However, those who were in attendance were clearly drinking in every moment of it.
Smartly kitted out in their Ben Sherman gear, a navy Harrington jacket with red and white union stripes on the sleeves, as well as the iconic white oxford shirt, the Brits strode out slightly earlier than usual, with the countries parading in order of the Japanese alphabet.
As well as Mills and Sbihi, there were athletes from canoe slalom, fencing, weightlifting, boxing and trampolining.
The opening ceremony also provides the opportunity to learn about some of the other great stories from these Games.
Syrian table tennis player Hend Zaza is just 12, younger even than GB skateboard sensation Sky Brown, but did not seem overawed by the occasion.
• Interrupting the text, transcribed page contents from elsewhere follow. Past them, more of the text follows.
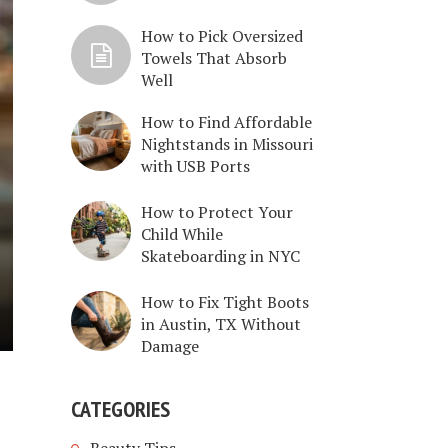
How to Pick Oversized
Towels That Absorb
Well
How to Find Affordable
Nightstands in Missouri
with USB Ports
How to Protect Your
Child While
Skateboarding in NYC
How to Fix Tight Boots
in Austin, TX Without
Damage
CATEGORIES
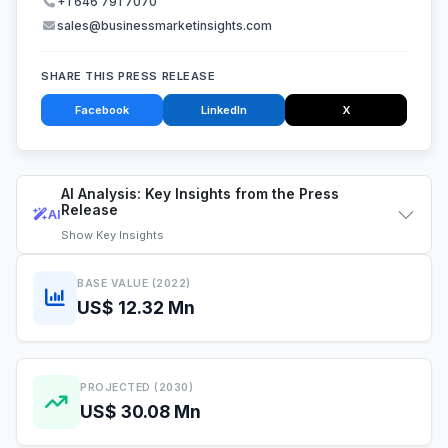
+1 646 791 7070
sales@businessmarketinsights.com
SHARE THIS PRESS RELEASE
Facebook
LinkedIn
X
AI Analysis: Key Insights from the Press
Release
AI
Show
Key Insights
BASE VALUE (2022)
US$ 12.32 Mn
PROJECTED (2030)
US$ 30.08 Mn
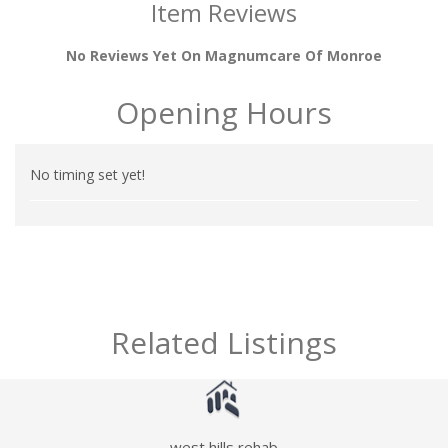
Item Reviews
No Reviews Yet On Magnumcare Of Monroe
Opening Hours
No timing set yet!
Related Listings
west hills rehab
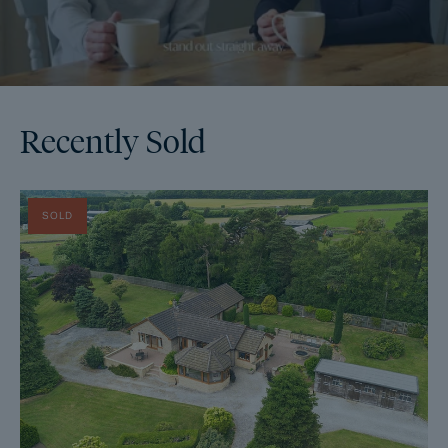
Recently Sold
SOLD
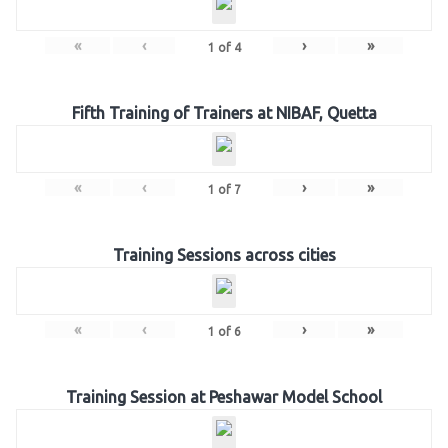
«
‹
›
»
1
of
4
Fifth Training of Trainers at NIBAF, Quetta
«
‹
›
»
1
of
7
Training Sessions across cities
«
‹
›
»
1
of
6
Training Session at Peshawar Model School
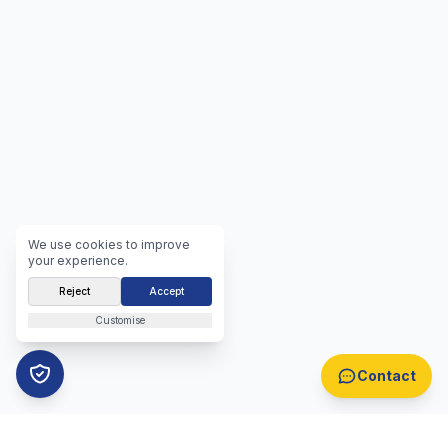
We use cookies to improve
your experience.
Reject
Accept
Customise
Contact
Australian basketball player Paddy Mills made history as the first Indigenous Australian to carry the flag at an Olympics, French gymnast Samir Aït Saïd performed a backflip five years after breaking his leg in Rio.
And of course, Pita Taufatofua returned for his third successive Games with his familiar bare-chested walk around the stadium, slightly more comfortable in the baking conditions than three years ago in PyeongChang.
Prior to the athletes’ parade, the ceremony struck a quiet, intimate note, perhaps inevitable with the lack of fans in the stadium.
Hope and resilience formed the main themes of the opening scenes, while there was also a focus on sustainability.
Fittingly, the wood used to carve the Olympic Rings at the ceremony came from trees planted by Japan’s athletes the last time Tokyo hosted the Games back in 1964.
The highlight of the entire ceremony came after the parade, 1,824 drones flying over the stadium to create a floating globe that had those in attendance in awe.
That left the prestigious honour of lighting the flame, with tennis superstar Naomi Osaka taking on the task.
The 2020 Olympics are officially underway.